For this item, repeat the material exactly while omitting its pictures.

• • • • •

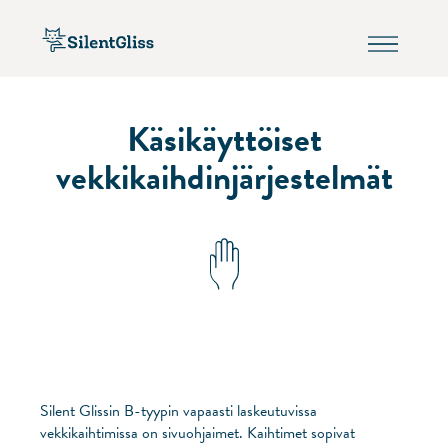
Käsikäyttöiset
vekkikaihdinjärjestelmät
Silent Glissin B-tyypin vapaasti laskeutuvissa
vekkikaihtimissa on sivuohjaimet. Kaihtimet sopivat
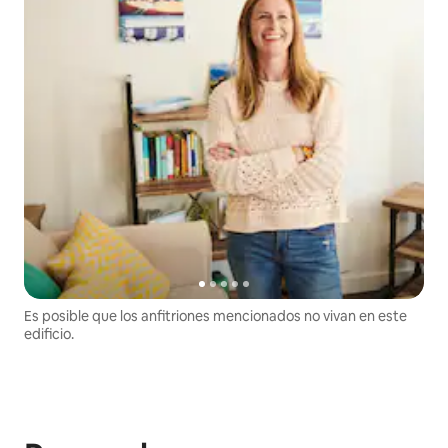
Es posible que los anfitriones mencionados no vivan en este
edificio.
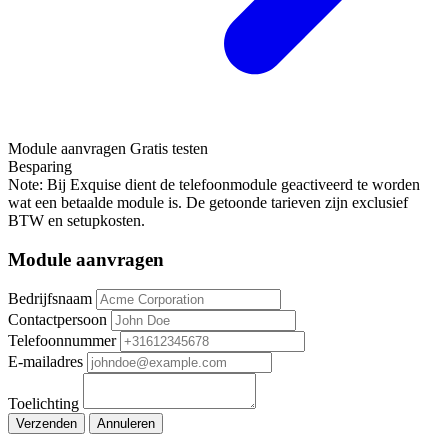
Module aanvragen
Gratis testen
Besparing
Note: Bij Exquise dient de telefoonmodule geactiveerd te worden
wat een betaalde module is. De getoonde tarieven zijn exclusief
BTW en setupkosten.
Module aanvragen
Bedrijfsnaam
Contactpersoon
Telefoonnummer
E-mailadres
Toelichting
Verzenden
Annuleren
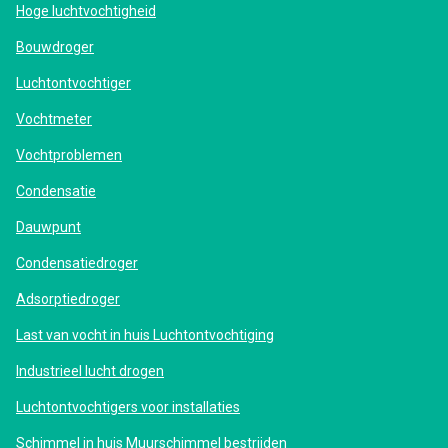
Hoge luchtvochtigheid
Bouwdroger
Luchtontvochtiger
Vochtmeter
Vochtproblemen
Condensatie
Dauwpunt
Condensatiedroger
Adsorptiedroger
Last van vocht in huis Luchtontvochtiging
Industrieel lucht drogen
Luchtontvochtigers voor installaties
Schimmel in huis Muurschimmel bestrijden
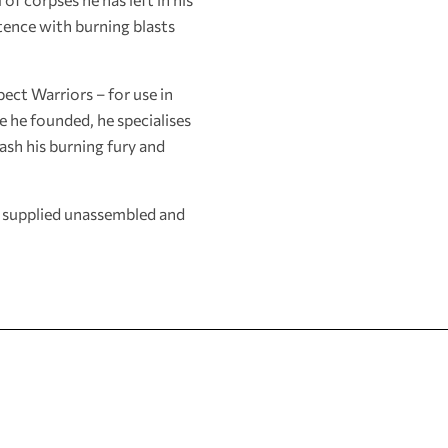
stence with burning blasts
ect Warriors – for use in
 he founded, he specialises
sh his burning fury and
s supplied unassembled and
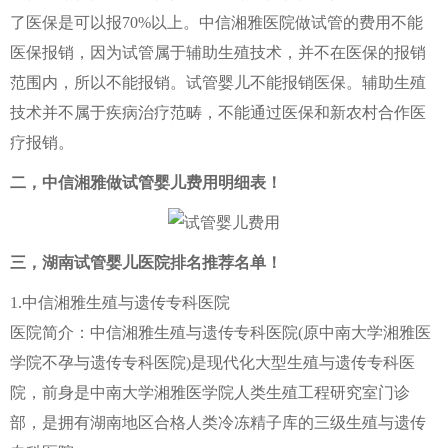
了医保是可以报70%以上。中信湘雅医院做试管的费用不能
医保报销，因为试管属于辅助生殖技术，并不在医保的报销
范围内，所以不能报销。试管婴儿不能报销医保。辅助生殖
技术并不属于疾病治疗范畴，不能通过医保和新农村合作医
疗报销。
二，中信湘雅做试管婴儿费用明细表！
三，湖南试管婴儿医院排名推荐名单！
1.中信湘雅生殖与遗传专科医院
医院简介：中信湘雅生殖与遗传专科医院(原中南大学湘雅医
学院不孕与遗传专科医院)是现代化大型生殖与遗传专科医
院，前身是中南大学湘雅医学院人类生殖工程研究室门诊
部，是拥有湖南地区合格人类冷冻精子库的三级生殖与遗传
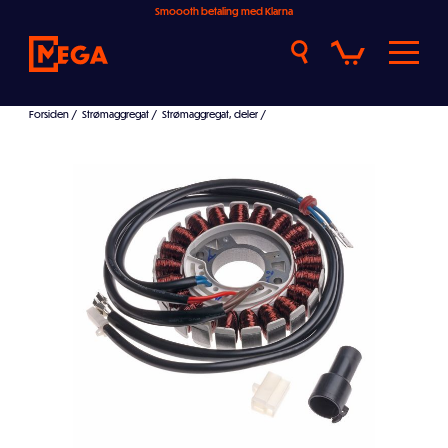
Smoooth betaling med Klarna
Forsiden
/
Strømaggregat
/
Strømaggregat, deler
/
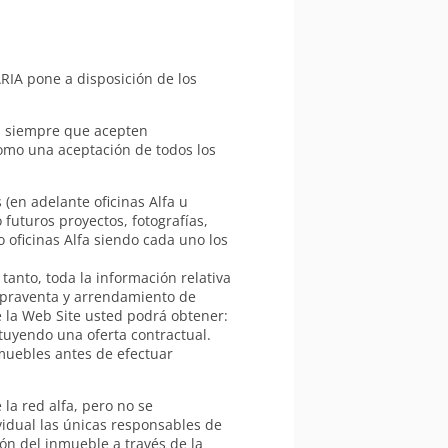
ARIA pone a disposición de los
ón siempre que acepten
como una aceptación de todos los
(en adelante oficinas Alfa u
 futuros proyectos, fotografías,
 oficinas Alfa siendo cada uno los
tanto, toda la información relativa
ompraventa y arrendamiento de
de la Web Site usted podrá obtener:
tuyendo una oferta contractual.
nmuebles antes de efectuar
la red alfa, pero no se
vidual las únicas responsables de
ón del inmueble a través de la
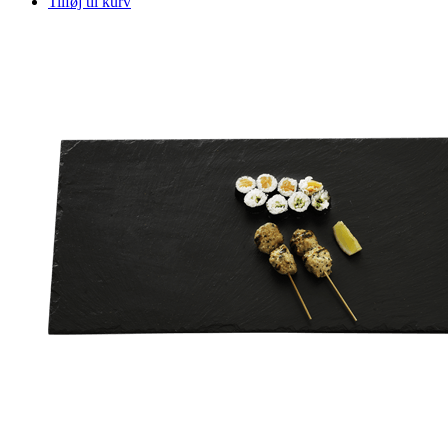
Tilføj til kurv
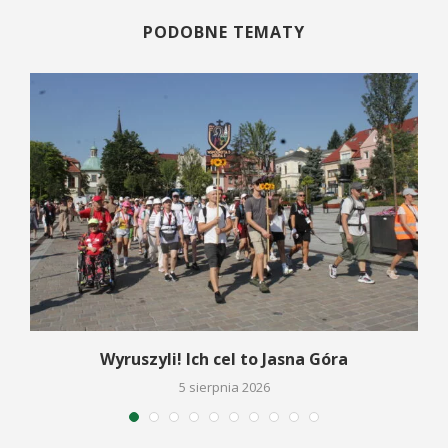
PODOBNE TEMATY
Wyruszyli! Ich cel to Jasna Góra
5 sierpnia 2026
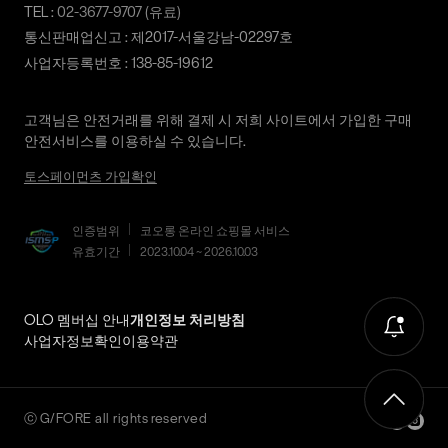
상품 수령후 2~3일내 구매하신 사이트 "마이페이지" 주문/배송
TEL :
02-3677-9707
(유료)
내역조회에서 직접 접수 하시거나 고객센터를 통해 접수해주세
통신판매업신고 : 제2017-서울강남-02297호
요.
사업자등록번호 : 138-85-19612
직접 반품: 코오롱인더스트리 FnC부문 제품의 반품처 주소는 '경
기도 화성시 동탄산단 10길 74 코오롱 온라인 9층'입니다. / 고객
고객님은 안전거래를 위해 결제 시 저희 사이트에서 가입한 구매
센터:
02-3677-9707
(유료)
안전서비스를 이용하실 수 있습니다.
편의점 반품: 편의점 반품은 편의점 픽업이 가능한 상품에 한해서
토스페이먼츠 가입확인
이용 가능합니다. 편의점 반품 신청 후 발급되는 승인번호로
GS25에 설치된 PostBox에 반품 접수를 진행해 주시기 바랍니다.
코오롱물류 인터넷 쇼핑몰 (지정된 반송처로 반송되지 않을 시,
인증범위
코오롱 온라인 쇼핑몰 서비스
교환 및 반품 절차가 지연될 수 있습니다.)
유효기간
2023.10.04 ~ 2026.10.03
단순 변심으로 인한 교환 및 반품 시 택배비용은 고객님께서 부담
하셔야 합니다. (배송착오 및 제품 불량의 경우 제외)
OLO 멤버십 안내
개인정보 처리방침
사업자정보확인
이용약관
3. 교환/반품이 가능한 경우
상품을 공급받으신 날로부터 7일 이내에 요청이 가능합니다.
상품을 미사용한 상태에서 반송하여 주십시오.
ⓒ
G/FORE
all rights reserved
반송된 후 물류센터에서 반송확인 후 환불 및 교환처리 됩니다.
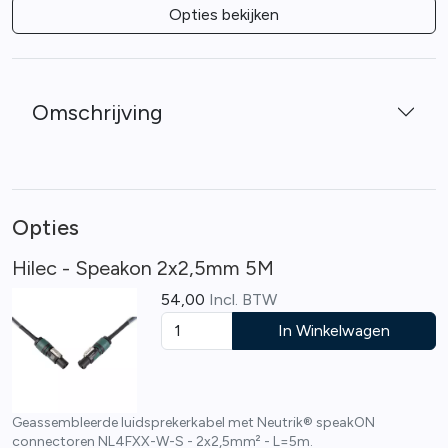
Opties bekijken
Omschrijving
Opties
Hilec - Speakon 2x2,5mm 5M
54,00
Incl. BTW
In Winkelwagen
Geassembleerde luidsprekerkabel met Neutrik® speakON
connectoren NL4FXX-W-S - 2x2,5mm² - L=5m.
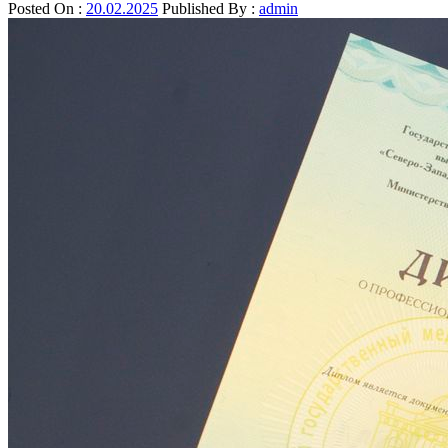
Posted On :
20.02.2025
Published By :
admin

• • • • •

Reply:
Käsikäyttöiset
vekkikaihdinjärjestelmät
Silent Glissin B-tyypin vapaasti laskeutuvissa
vekkikaihtimissa on sivuohjaimet. Kaihtimet sopivat
Es posible que los anfitriones mencionados no vivan en este
edificio.
Module aanvragen
Gratis testen
Besparing
Note: Bij Exquise dient de telefoonmodule geactiveerd te worden
wat een betaalde module is. De getoonde tarieven zijn exclusief
BTW en setupkosten.
Module aanvragen
Bedrijfsnaam
Contactpersoon
Telefoonnummer
E-mailadres
Toelichting
Verzenden
Annuleren
Hoge luchtvochtigheid
Bouwdroger
Luchtontvochtiger
Vochtmeter
Vochtproblemen
Condensatie
Dauwpunt
Condensatiedroger
Adsorptiedroger
Last van vocht in huis Luchtontvochtiging
Industrieel lucht drogen
Luchtontvochtigers voor installaties
Schimmel in huis Muurschimmel bestrijden
stence with burning blasts
ect Warriors – for use in
 he founded, he specialises
sh his burning fury and
s supplied unassembled and
了医保是可以报70%以上。中信湘雅医院做试管的费用不能
医保报销，因为试管属于辅助生殖技术，并不在医保的报销
范围内，所以不能报销。试管婴儿不能报销医保。辅助生殖
技术并不属于疾病治疗范畴，不能通过医保和新农村合作医
疗报销。
二，中信湘雅做试管婴儿费用明细表！
三，湖南试管婴儿医院排名推荐名单！
1.中信湘雅生殖与遗传专科医院
医院简介：中信湘雅生殖与遗传专科医院(原中南大学湘雅医
学院不孕与遗传专科医院)是现代化大型生殖与遗传专科医
院，前身是中南大学湘雅医学院人类生殖工程研究室门诊
部，是拥有湖南地区合格人类冷冻精子库的三级生殖与遗传
Smoooth betaling med Klarna
Forsiden
/
Strømaggregat
/
Strømaggregat, deler
/
ARIA pone a disposición de los
ón siempre que acepten
como una aceptación de todos los
(en adelante oficinas Alfa u
 futuros proyectos, fotografías,
 oficinas Alfa siendo cada uno los
tanto, toda la información relativa
ompraventa y arrendamiento de
de la Web Site usted podrá obtener:
tuyendo una oferta contractual.
nmuebles antes de efectuar
la red alfa, pero no se
vidual las únicas responsables de
ón del inmueble a través de la
Tilføj til kurv
PODOBNE TEMATY
Wyruszyli! Ich cel to Jasna Góra
5 sierpnia 2026
상품 수령후 2~3일내 구매하신 사이트 "마이페이지" 주문/배송
TEL :
02-3677-9707
(유료)
내역조회에서 직접 접수 하시거나 고객센터를 통해 접수해주세
통신판매업신고 : 제2017-서울강남-02297호
요.
사업자등록번호 : 138-85-19612
직접 반품: 코오롱인더스트리 FnC부문 제품의 반품처 주소는 '경
기도 화성시 동탄산단 10길 74 코오롱 온라인 9층'입니다. / 고객
고객님은 안전거래를 위해 결제 시 저희 사이트에서 가입한 구매
센터:
02-3677-9707
(유료)
안전서비스를 이용하실 수 있습니다.
편의점 반품: 편의점 반품은 편의점 픽업이 가능한 상품에 한해서
토스페이먼츠 가입확인
이용 가능합니다. 편의점 반품 신청 후 발급되는 승인번호로
GS25에 설치된 PostBox에 반품 접수를 진행해 주시기 바랍니다.
코오롱물류 인터넷 쇼핑몰 (지정된 반송처로 반송되지 않을 시,
인증범위
코오롱 온라인 쇼핑몰 서비스
교환 및 반품 절차가 지연될 수 있습니다.)
유효기간
2023.10.04 ~ 2026.10.03
단순 변심으로 인한 교환 및 반품 시 택배비용은 고객님께서 부담
하셔야 합니다. (배송착오 및 제품 불량의 경우 제외)
OLO 멤버십 안내
개인정보 처리방침
사업자정보확인
이용약관
3. 교환/반품이 가능한 경우
상품을 공급받으신 날로부터 7일 이내에 요청이 가능합니다.
상품을 미사용한 상태에서 반송하여 주십시오.
ⓒ
G/FORE
all rights reserved
반송된 후 물류센터에서 반송확인 후 환불 및 교환처리 됩니다.
Opties bekijken
Omschrijving
Opties
Hilec - Speakon 2x2,5mm 5M
54,00
Incl. BTW
In Winkelwagen
Geassembleerde luidsprekerkabel met Neutrik® speakON
connectoren NL4FXX-W-S - 2x2,5mm² - L=5m.
Posted On :
20.02.2025
Published By :
admin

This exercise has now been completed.